Thursday, August 5, 2010
Wednesday, August 4, 2010
It started few years back, when everything was so young, so new, and so fresh.
I fell in love with a gal who I never knew what she really felt for me. I loved her quietly and trying to keep the feeling that was killing me.
But then time came when i had to spoke it out but I didn’t hesitate to tell i loved her, now if u asked what she answered back "sorry if i forgot maybe it was because of too much pain i felt that time". From then on I tried to forget my feelings for her and everything about her. I tried to be casual to her but never tried to be friend with her.

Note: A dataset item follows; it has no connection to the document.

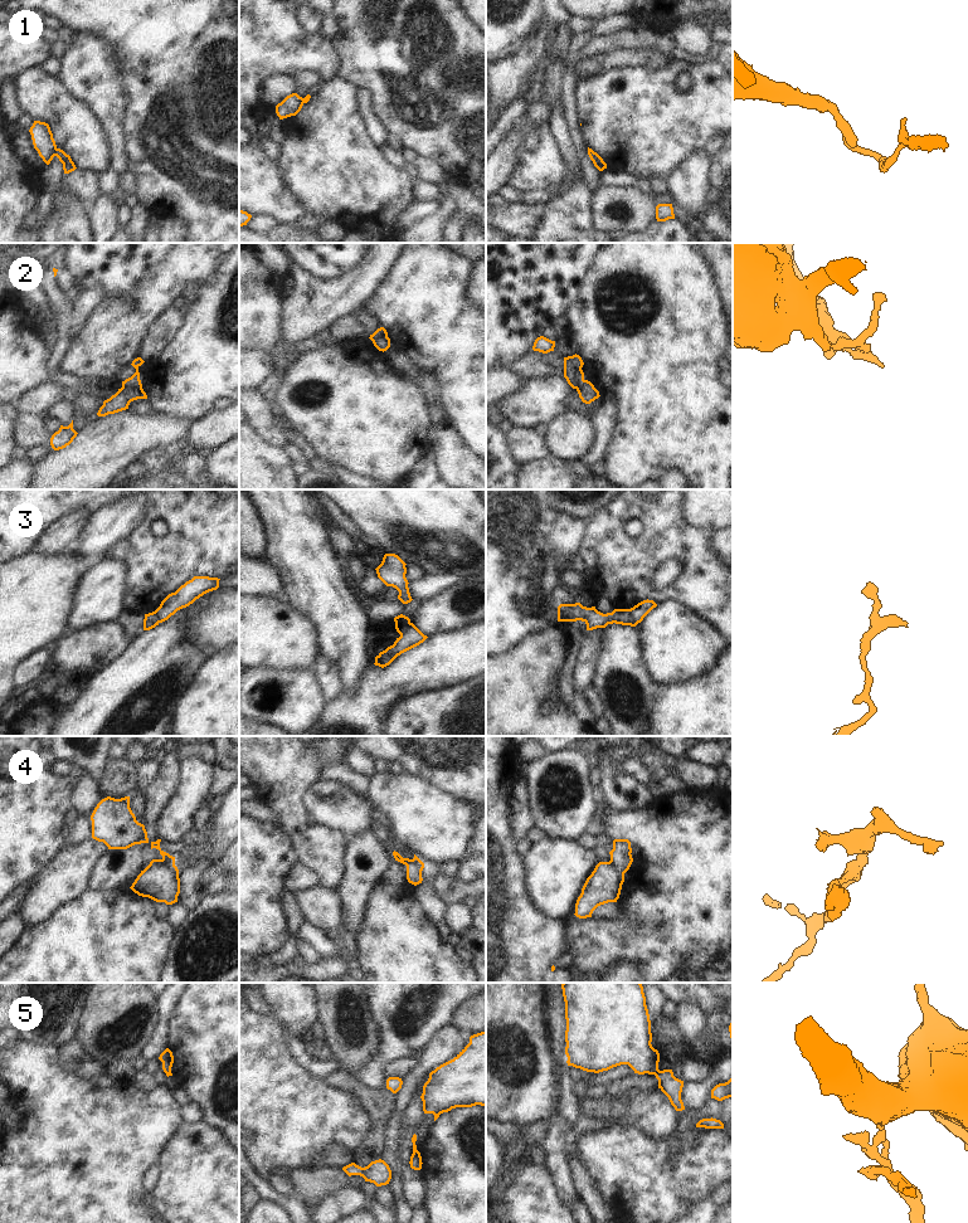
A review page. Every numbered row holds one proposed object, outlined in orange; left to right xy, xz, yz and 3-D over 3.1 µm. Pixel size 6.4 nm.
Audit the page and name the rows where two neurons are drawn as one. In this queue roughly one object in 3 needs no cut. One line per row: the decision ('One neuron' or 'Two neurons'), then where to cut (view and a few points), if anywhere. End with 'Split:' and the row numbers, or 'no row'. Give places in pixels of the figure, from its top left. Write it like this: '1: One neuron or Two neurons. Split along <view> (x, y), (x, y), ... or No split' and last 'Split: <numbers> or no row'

During those times I had to go on even though it’s hard to moved on especially when everyday u think about the person that caused the pain.
My b'day came, I didn’t expect that she would asked me to go out with her ,but she did asked me(to the tune of ”I CAN MAKE IT THROUGH THE RAIN…).
One time that I will never forget my first and last date with her.
Time came for breakup and I was forced to say “final GOODBYE" to that painful thing in my life.
I thought it will be more easier moving on without her but now after a year, I thought I moved on and already set my heart free.
But every time i remember her name and every time memories flashback the pain is still there and DAMN I still love her .
But now something has changed....me or feelings....
Should I accept her if she comes back???